Why Did the Crude Oil Market Rise despite Bearish Fundamentals?
Gasoline production
On March 2, 2016, the EIA (U.S. Energy Information Administration) released its This Week in Petroleum report. The report highlighted that weekly gasoline production fell by 674,000 bpd (barrels per day) to 9.3 MMbpd (million barrels per day) for the week ending February 26, 2016. The fall in gasoline production led to the fall in gasoline stocks. You can read more about gasoline stocks in the last part of the series. In the next part of this series, we’ll provide the latest update on distillate stocks. Last week, gasoline production rose by 334,000 bpd to 10 MMbpd for the week ending February 19, 2016.

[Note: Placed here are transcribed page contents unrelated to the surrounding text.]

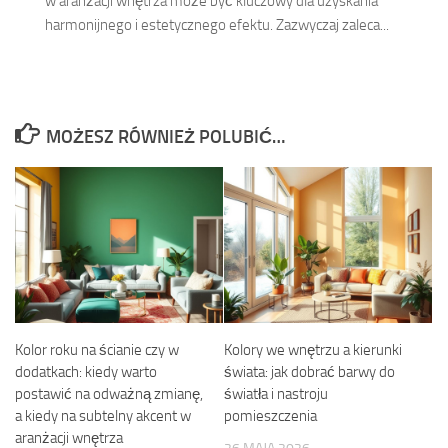
w aranżacji wnętrza może być kluczowy dla uzyskania
harmonijnego i estetycznego efektu. Zazwyczaj zaleca...
MOŻESZ RÓWNIEŻ POLUBIĆ…
Kolor roku na ścianie czy w
Kolory we wnętrzu a kierunki
dodatkach: kiedy warto
świata: jak dobrać barwy do
postawić na odważną zmianę,
światła i nastroju
a kiedy na subtelny akcent w
pomieszczenia
aranżacji wnętrza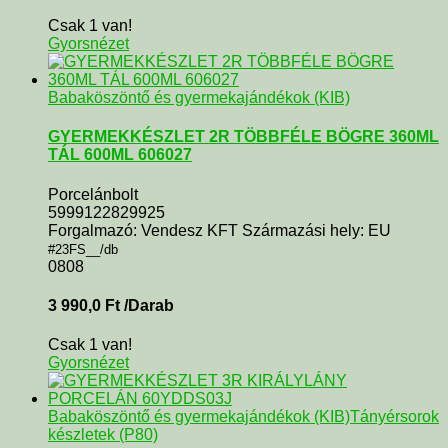
Csak 1 van!
Gyorsnézet
Babaköszöntő és gyermekajándékok (KIB)
GYERMEKKÉSZLET 2R TÖBBFÉLE BÖGRE 360ML
TÁL 600ML 606027
Porcelánbolt
5999122829925
Forgalmazó: Vendesz KFT Származási hely: EU
#23FS__/db
0808
3 990,0
Ft
/Darab
Csak 1 van!
Gyorsnézet
Babaköszöntő és gyermekajándékok (KIB)
Tányérsorok
készletek (P80)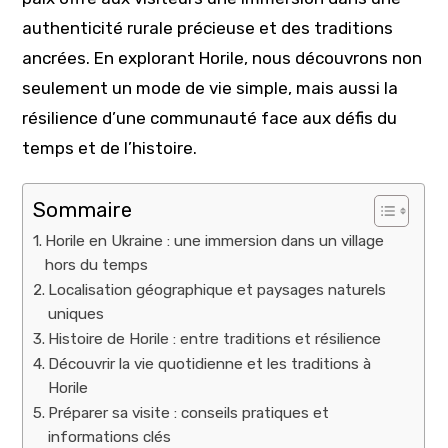
authenticité rurale précieuse et des traditions
ancrées. En explorant Horile, nous découvrons non
seulement un mode de vie simple, mais aussi la
résilience d’une communauté face aux défis du
temps et de l’histoire.
Sommaire
Horile en Ukraine : une immersion dans un village
hors du temps
Localisation géographique et paysages naturels
uniques
Histoire de Horile : entre traditions et résilience
Découvrir la vie quotidienne et les traditions à
Horile
Préparer sa visite : conseils pratiques et
informations clés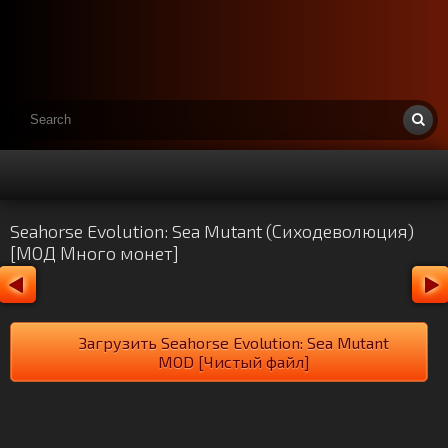
Seahorse Evolution: Sea Mutant (Сиходеволюция)
[МОД Много монет]
Загрузить Seahorse Evolution: Sea Mutant
MOD [Чистый файл]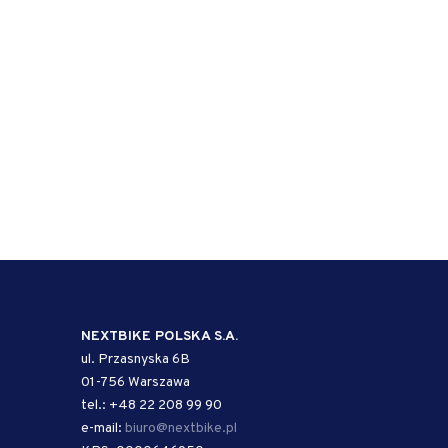
NEXTBIKE POLSKA S.A.
ul. Przasnyska 6B
01-756 Warszawa
tel.: +48 22 208 99 90
e-mail:
biuro@nextbike.pl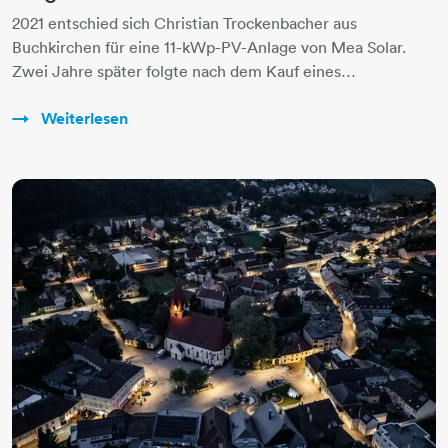
2021 entschied sich Christian Trockenbacher aus
Buchkirchen für eine 11-kWp-PV-Anlage von Mea Solar.
Zwei Jahre später folgte nach dem Kauf eines…
Weiterlesen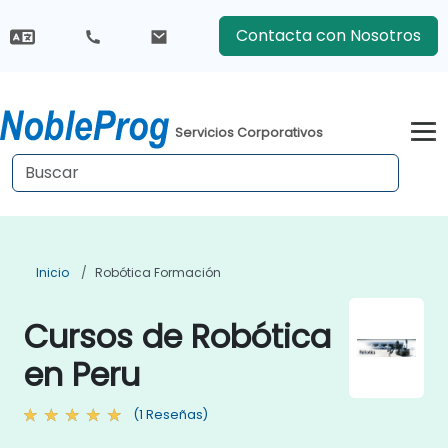
Contacta con Nosotros
Servicios Corporativos
Inicio
Robótica Formación
Cursos de Robótica
en Peru
(1 Reseñas)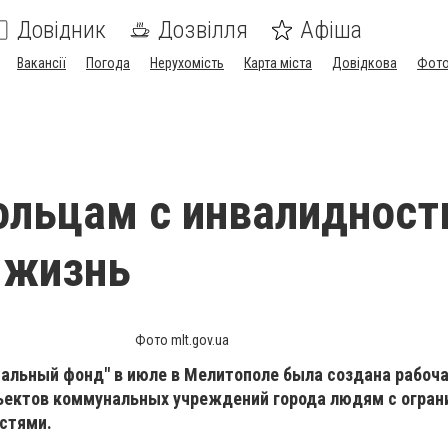
Довідник
Дозвілля
Афіша
Вакансії
Погода
Нерухомість
Карта міста
Довідкова
Фото
ольцам с инвалиднос
 жизнь
Фото mlt.gov.ua
иальный фонд" в июле в Мелитополе была создана рабоча
ъектов коммунальных учреждений города людям с огра
стями.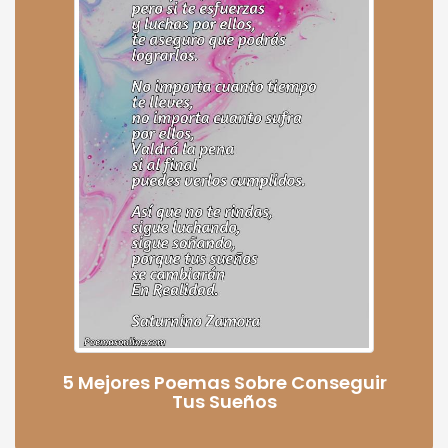
5 Mejores Poemas Sobre Conseguir
Tus Sueños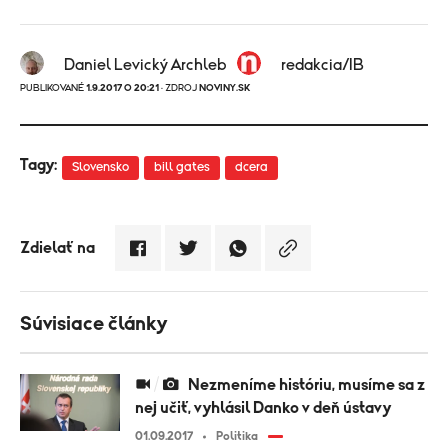
Daniel Levický Archleb
redakcia/IB
PUBLIKOVANÉ
1.9.2017 O 20:21
· ZDROJ
NOVINY.SK
Tagy:
Slovensko
bill gates
dcera
Zdielať na
Súvisiace články
Nezmeníme históriu, musíme sa z
nej učiť, vyhlásil Danko v deň ústavy
01.09.2017
Politika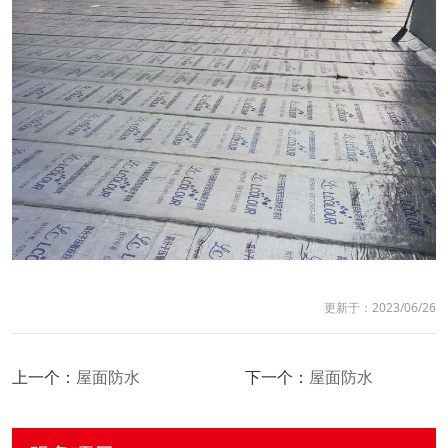
更新于：2023/06/26
上一个：
屋面防水
下一个：
屋面防水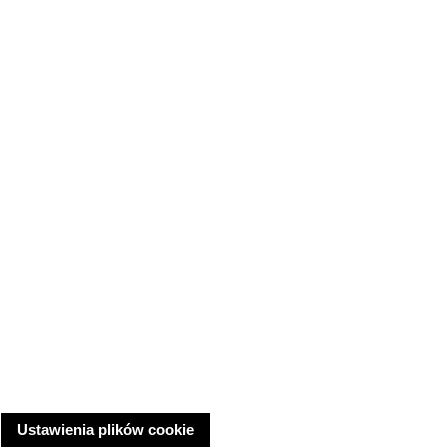
Ustawienia plików cookie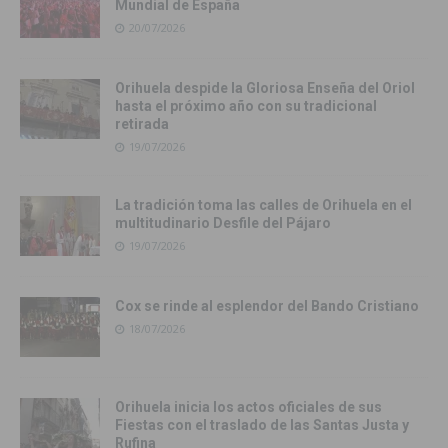
Mundial de España
20/07/2026
Orihuela despide la Gloriosa Enseña del Oriol
hasta el próximo año con su tradicional
retirada
19/07/2026
La tradición toma las calles de Orihuela en el
multitudinario Desfile del Pájaro
19/07/2026
Cox se rinde al esplendor del Bando Cristiano
18/07/2026
Orihuela inicia los actos oficiales de sus
Fiestas con el traslado de las Santas Justa y
Rufina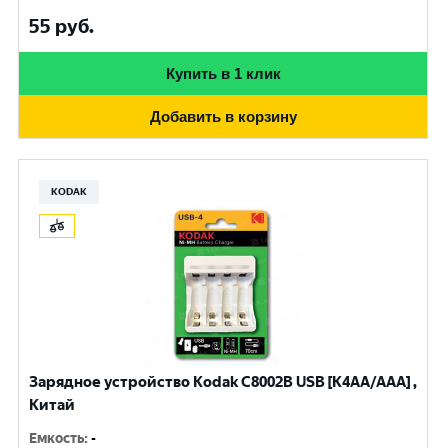
55
руб.
Купить в 1 клик
Добавить в корзину
KODAK
Зарядное устройство Kodak С8002B USB [K4AA/AAA] ,
Китай
Емкость
:
-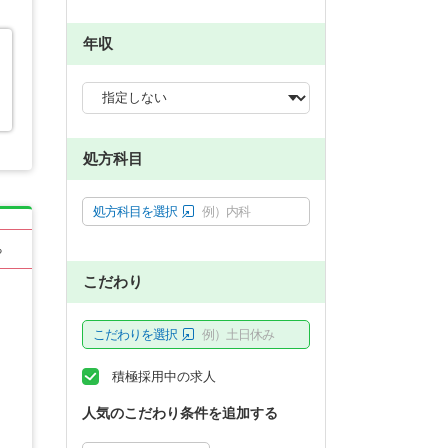
年収
処方科目
処方科目を選択
例）内科
る
こだわり
こだわりを選択
例）土日休み
積極採用中の求人
人気のこだわり条件を追加する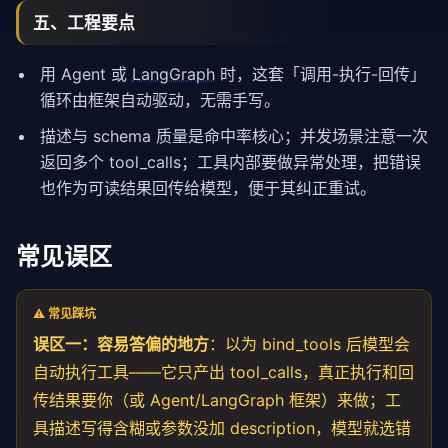
五、工程要点
用 Agent 或
LangGraph
时，这套「调用-执行-回传」
循环由框架自动驱动，无需手写。
描述与 schema 质量是命中率核心；并发场景注意一次
返回多个 tool_calls；工具内部要做异常处理，把错误
也作为可读结果回传给模型，便于其纠正重试。
常见误区
⚠️ 常见踩坑
误区一：容易答偏的地方
：以为 bind_tools 后模型会
自动执行工具——它只产出 tool_calls，真正执行和回
传结果要你（或 Agent/LangGraph 框架）来做；工
具描述写得含糊或参数没加 description，模型就选错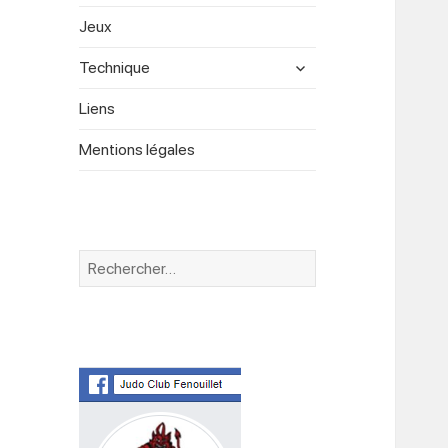
menu
Jeux
expand
Technique
child
menu
Liens
Mentions légales
Rechercher :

Gasoline demand and imports
The gasoline production fell due to the fall in gasoline demand. Gasoline demand fell by 455,000 bpd to 9.1 MMbpd for the week ending February 26, 2016. The fall in gasoline demand also led to the fall in gasoline imports. Gasoline imports fell to 0.454 MMbpd from 0.566 MMbpd for the week ending February 26, 2016.
Impact
The current weekly gasoline production is 1.75% less than the gasoline production in 2015. Lower gasoline prices led to the decline in gasoline production. Lower gasoline demand and production will have a negative impact on oil producers like Chevron (CVX), ExxonMobil (XOM), Energy XXI (EXXI), Stone Energy (SGY), and Carrizo Oil & Gas (CRZO). Lower gasoline prices will also influence oil refiners like Valero Energy (VLO) and Northern Tier Energy (NTI).
The uncertainty in the oil market impacts the performance of ETFs and ETNs such as the iShares Global Energy ETF (IXC), the Market Vectors Oil Refiners ETF (CRAK), the United States Oil Fund (USO), the VelocityShares 3x Inverse Crude Oil ETN (DWTI), and the iShares U.S. Energy ETF (IYE).